Wine glasses with carafe and champagne at dinner cocktail party

Making homemade wine isn't dangerous in the life-or-death sense, unlike making moonshine, where a mistake can cause blindness. The wine-making process creates an environment inhospitable to bacteria that could cause sickness. Still, there are still things that can go wrong to ruin a batch of wine, the majority of which are sanitation issues.


One of the most common complaints from homemade wine is that it causes headaches the next day. Headaches are caused by an overabundance of tannins and histamines in the wine. Tannins are most prevalent in red wine, and getting a proper balance requires experience.

Contaminated Materials

Everything that comes into contact with the wine must be completely sterilized, even your hands. Any addition of a contaminant or bacteria will greatly affect the taste of the wine. The tiniest amount of bacteria could make your wine smell and taste like vinegar. When bacteria comes into contact with wine and oxygen, it produces acetic acid, which ruins wine.
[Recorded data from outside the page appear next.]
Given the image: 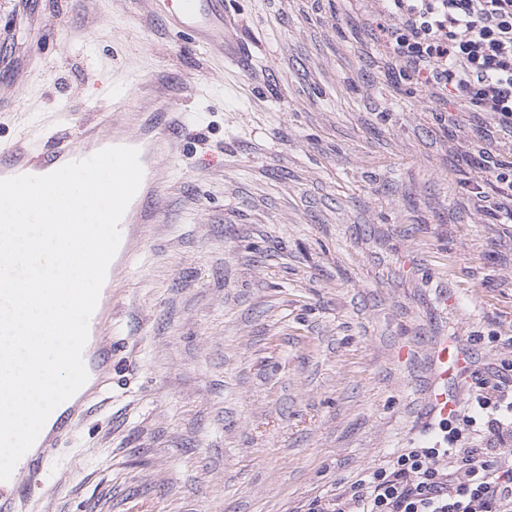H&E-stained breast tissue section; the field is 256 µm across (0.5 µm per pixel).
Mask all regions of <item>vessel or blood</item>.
I'll list each match as a JSON object with an SVG mask.
<instances>
[{
    "mask_svg": "<svg viewBox=\"0 0 512 512\" xmlns=\"http://www.w3.org/2000/svg\"><path fill=\"white\" fill-rule=\"evenodd\" d=\"M157 8L170 16L179 30L205 35L211 42L227 26L223 0H158ZM183 98L180 92L167 98L162 111L153 113L138 132L124 139L113 137L111 127L100 123L80 127L73 135L66 132L58 134L45 144L23 139L1 148L0 179L37 172L46 175L68 163L89 158L91 149L123 145L134 148L143 138L150 139L159 152L171 154L183 126ZM129 207V215L135 223L149 225L161 220L152 198L133 197ZM111 321L112 294L105 290L101 292L89 321V333L94 342L83 349L87 373L95 377L96 382L80 394L46 436L38 438L35 453L20 459L11 478L0 481V512H24L35 491L50 486L60 444L71 437L76 425L94 406L103 403L104 390L97 379L112 367V345L104 340L101 329ZM428 355L435 374L428 394L430 415L440 419L462 403L460 396L449 395L448 379L462 365L463 356L453 341L445 336L433 341Z\"/></svg>",
    "mask_w": 512,
    "mask_h": 512,
    "instance_id": "1",
    "label": "vessel or blood"
}]
</instances>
Racking is the process of siphoning the clear liquid from the sediment (lees) at the bottom of the barrel or container and transferring the liquid into new storage. As with any other aspect of wine making, everything has to be clean. Another thing to keep in mind is timing. If the juice is allowed to sit with the lees too long, it will create a musty flavor and smell because of the dead yeast.

Lead Poisoning

It is important to use food-grade containers at all stages of the wine-making process. Plastics, copper, iron and other materials that are not food-grade can taint the color and flavor of wine. An isolated incident provides a prime example for the necessity of quality materials. A man in Australia was hospitalized with severe lead poisoning caused by storing crushed grapes and juice in a corroded enamel bathtub before bottling.


Barrels, bottles, corks, tubes and other tools should be sterilized. The most common method is to dissolve 2 ounces of potassium metabisulphite into a gallon jug of water and rinse everything that will come into contact with the wine. After rinsing with the solution, everything should be rinsed again with cold water. The potassium solution will keep for six months if sealed tightly. Bottles should be boiled and rinsed multiple times to rid them of sediment, bacteria and oxidization.